Using the final keyword in interface method parameters does nothing
April 02, 2014 [Java, Programming, Programming Languages, Tech]Consider the following Java code:
class FinalInInterface { private static interface WithFinal { public void run( final int x ); } private static class WithoutFinal implements WithFinal { public void run( int x ) { x = 4; System.out.println( x ); } } public static void main( String[] args ) { new WithoutFinal().run( 3 ); } }
This code compiles, and when it runs, it prints "4".
So adding "final" to the x parameter of the run() method in the interface WithFinal has no effect - the implementor of this interface, WithoutFinal is allowed to declare its own run() method without "final", and modify x as much as they want.
This makes more sense if you realise that in Java every method argument is passed by value. When you pass an object reference, the method and the calling code are talking about the same object, but the reference is passed by value, so if you reassign it inside the method, the original object is unaffected, and the reference to it in the calling code is also unaffected. The semantics are basically identical to passing a pointer in C or C++ - the pointer is copied, but the pointed-to object is the same.

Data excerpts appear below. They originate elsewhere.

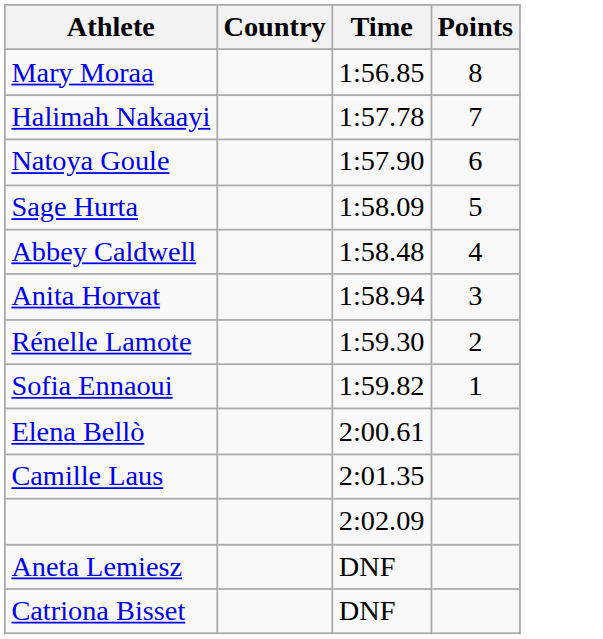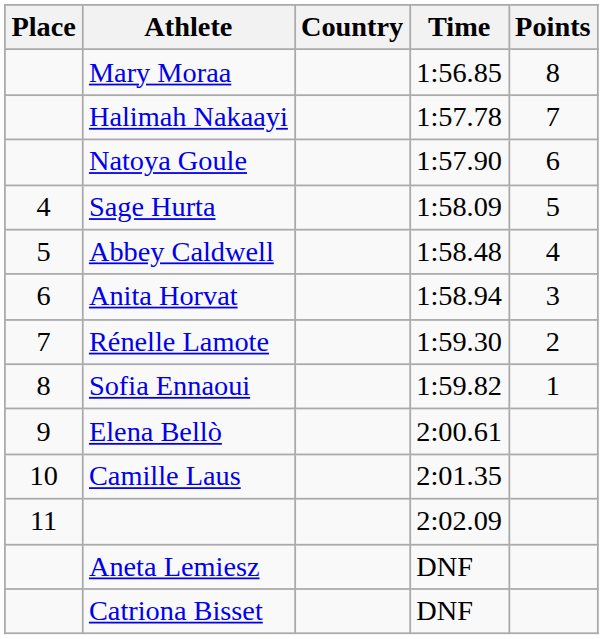+ column: Place | 4 | 5 | 6 | 7 | 8 | 9 | 10 | 11
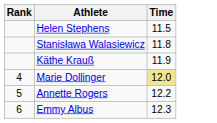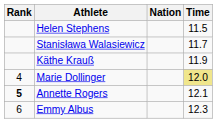+ column: Nation
Stanisława Walasiewicz | Time: 11.8 -> 11.7
Annette Rogers | Rank: normal -> bold
Annette Rogers | Time: 12.2 -> 12.1
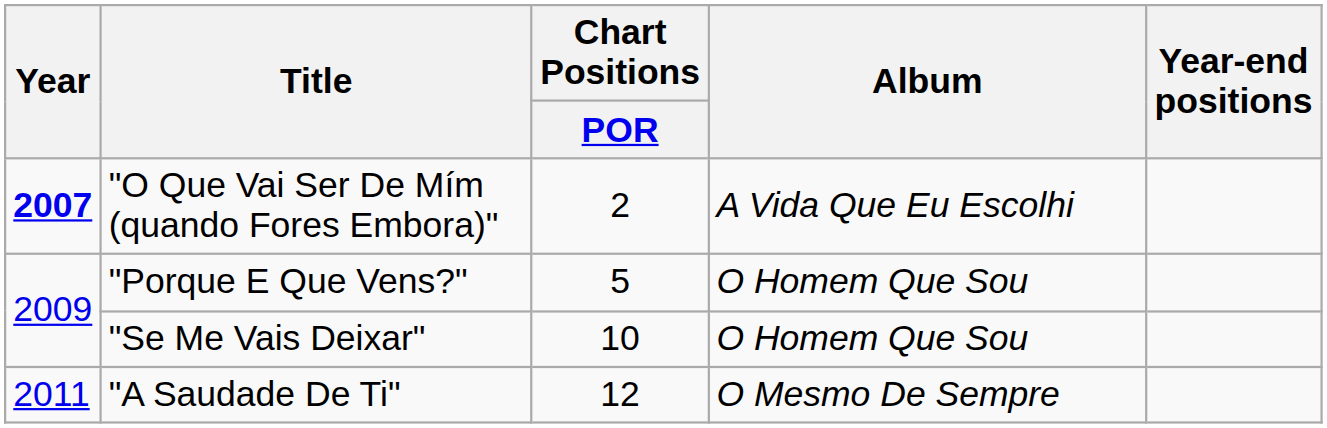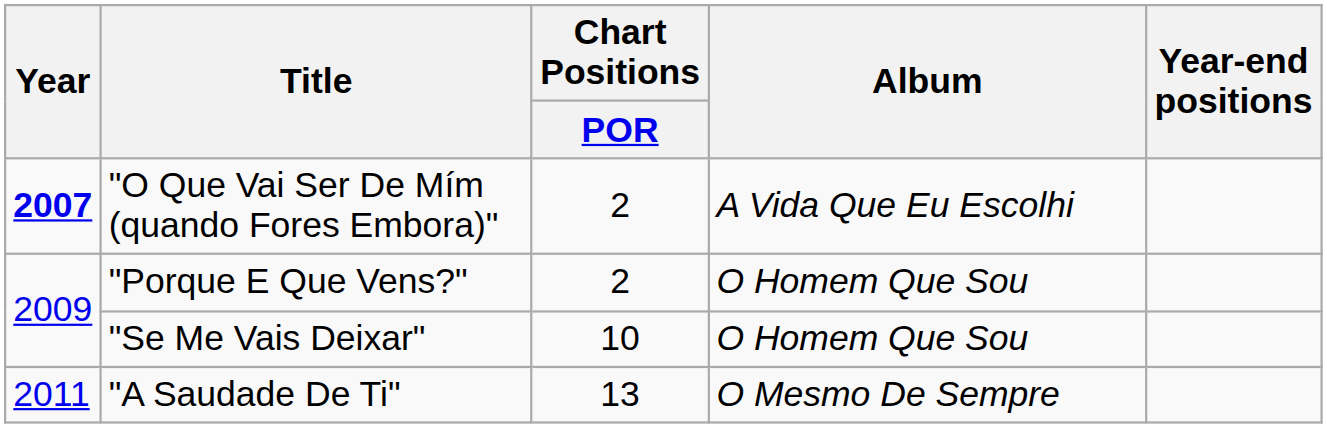"Porque E Que Vens?" | Chart Positions / POR: 5 -> 2
"A Saudade De Ti" | Chart Positions / POR: 12 -> 13
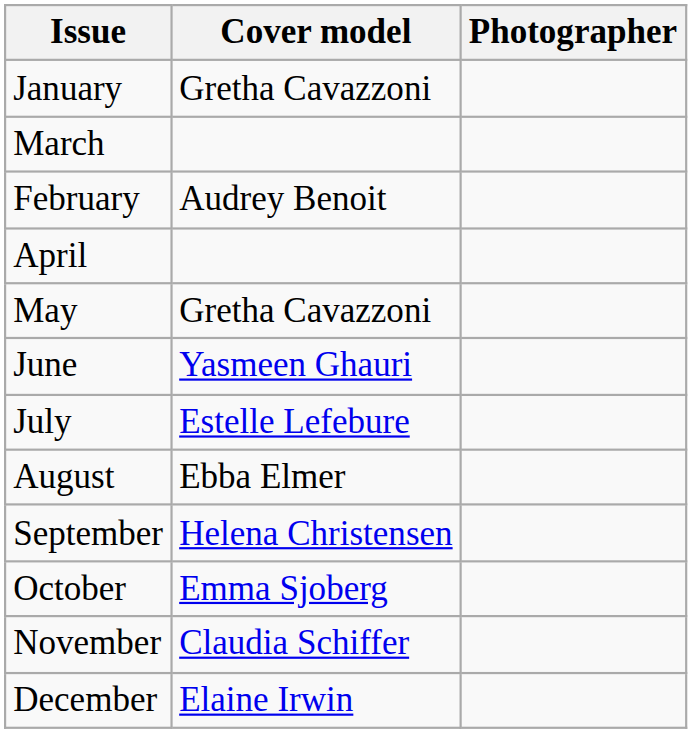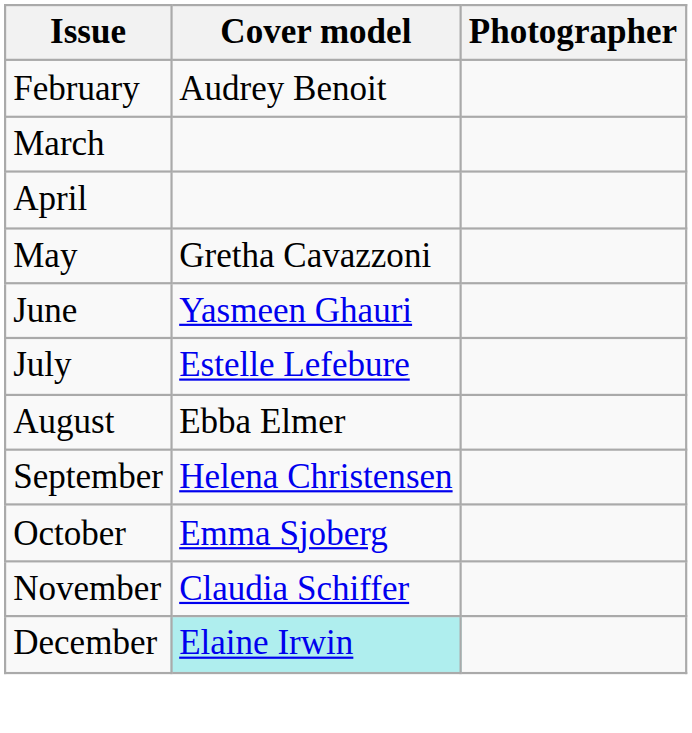- row: January | Gretha Cavazzoni
rows swapped: February <-> March
December | Cover model: no background -> paleturquoise background
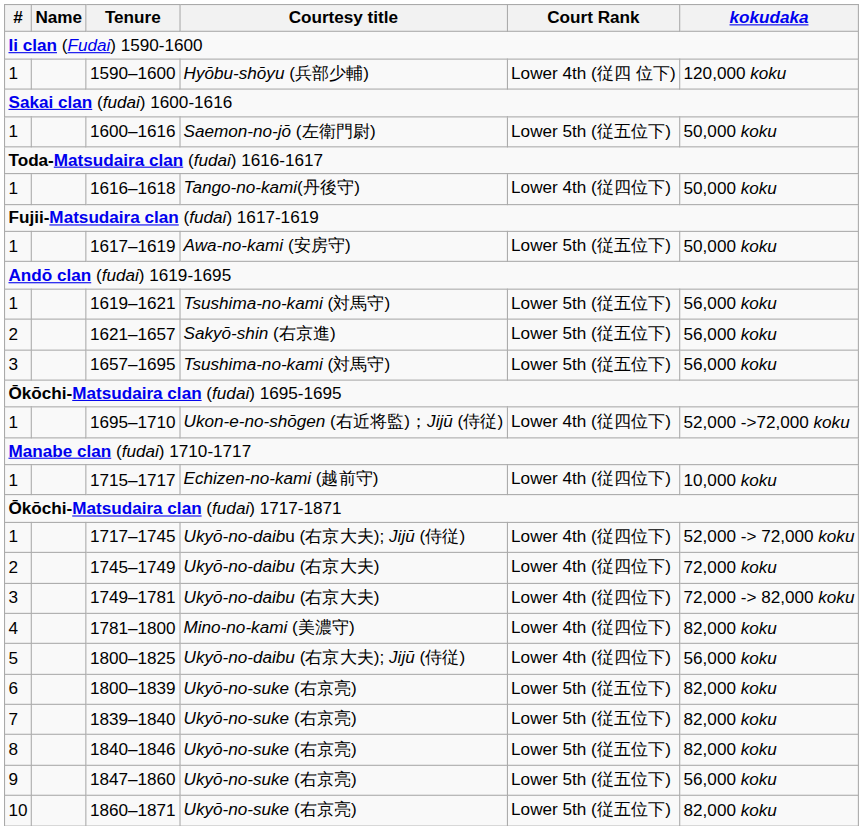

If you declare method parameters final in your interface, people implementing that interface don't need to declare them final, and can modify them in their implementations. It's possible that by declaring them final you are trying to communicate to implementors of the interface that they should also declare them final, but as the designer of the interface, it's really none of your business how the implementor implements it.
There is no "const" in Java, so you have no way of preventing the implementor of your interface from modifying an object that is passed in (by copying a reference to it).
If that makes you sad, join the club.